The Artificial Fish Swarm Algorithm (AFSA) is an intelligent optimization technique inspired by the collective behavior of fish schools. This algorithm simulates the intelligent characteristics displayed during fish behaviors such as foraging, swarming, and chasing, achieving global optimization through simple interactions between autonomous individuals.

In the algorithm implementation, each "artificial fish" operates as an autonomous agent capable of making independent decisions based on local environmental information. The core algorithm typically involves three main behavioral modes:

1. Foraging Behavior: Simulates fish movement toward areas with higher food concentration.
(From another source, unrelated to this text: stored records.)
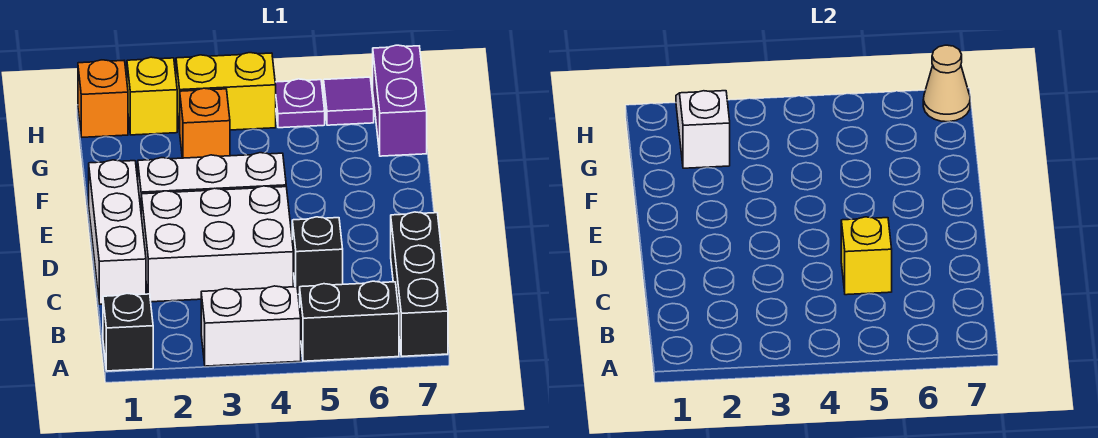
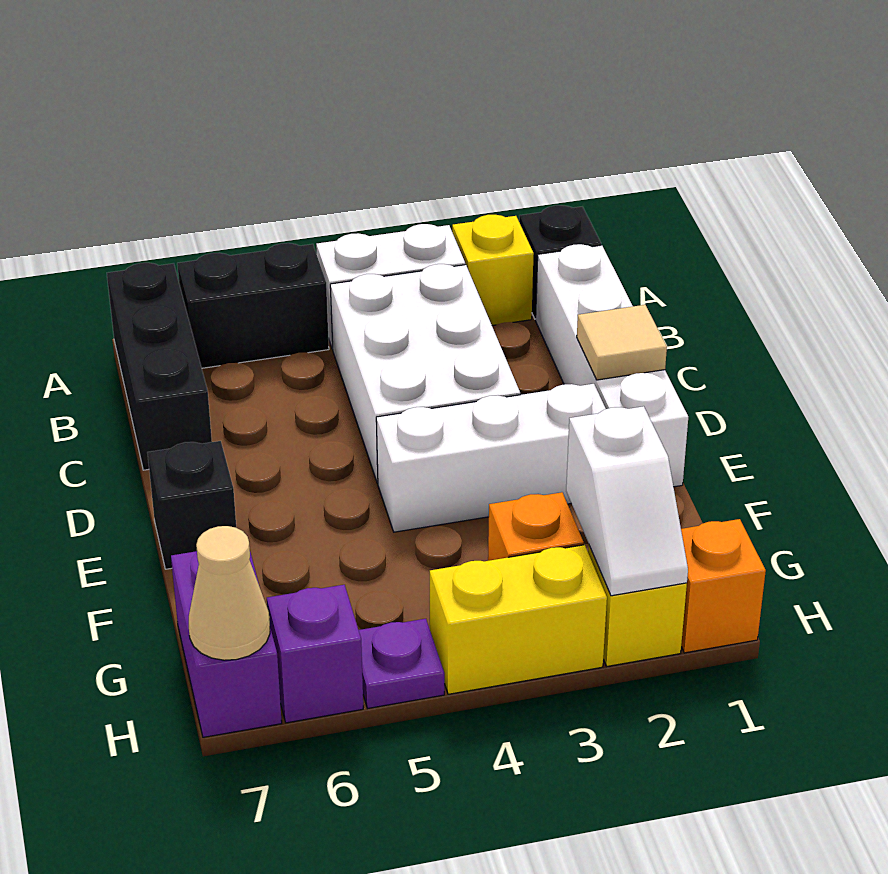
white brick C1:E1 level 1 -> white brick B1:E1 level 1
white brick C2:D4 level 1 -> white brick B3:D4 level 1
black brick C5 level 1 -> black brick E7 level 1
yellow brick C5 level 2 -> yellow brick A2 level 1
none -> tan tile D1 level 2
purple tile H6 level 1 -> purple brick H6 level 1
Code implementation often uses a stochastic search strategy where fish move toward positions with better fitness values, incorporating random steps to maintain exploration capability.

2. Swarming Behavior: Maintains appropriate distances between individuals to prevent overcrowding or excessive dispersion. This is implemented through distance thresholds and crowding factors in the code, ensuring balanced exploration-exploitation trade-offs.

3. Chasing Behavior: A learning mechanism where individuals follow neighboring agents with better fitness values. The code implementation typically involves comparing fitness values within visual distance and moving toward optimal neighbors.

This algorithm demonstrates particular effectiveness in solving nonlinear, multimodal complex optimization problems. Compared to traditional optimization methods, AFSA exhibits superior global search capability and robustness, effectively avoiding premature convergence to local optima through its distributed decision-making architecture.

The Artificial Fish Swarm Algorithm has been successfully applied in various domains including path planning, parameter optimization, and neural network training, showcasing the unique advantages of swarm intelligence in addressing complex computational challenges. The algorithm's implementation typically involves parameters like visual distance, step size, and crowd factor, which require careful tuning for optimal performance across different problem domains.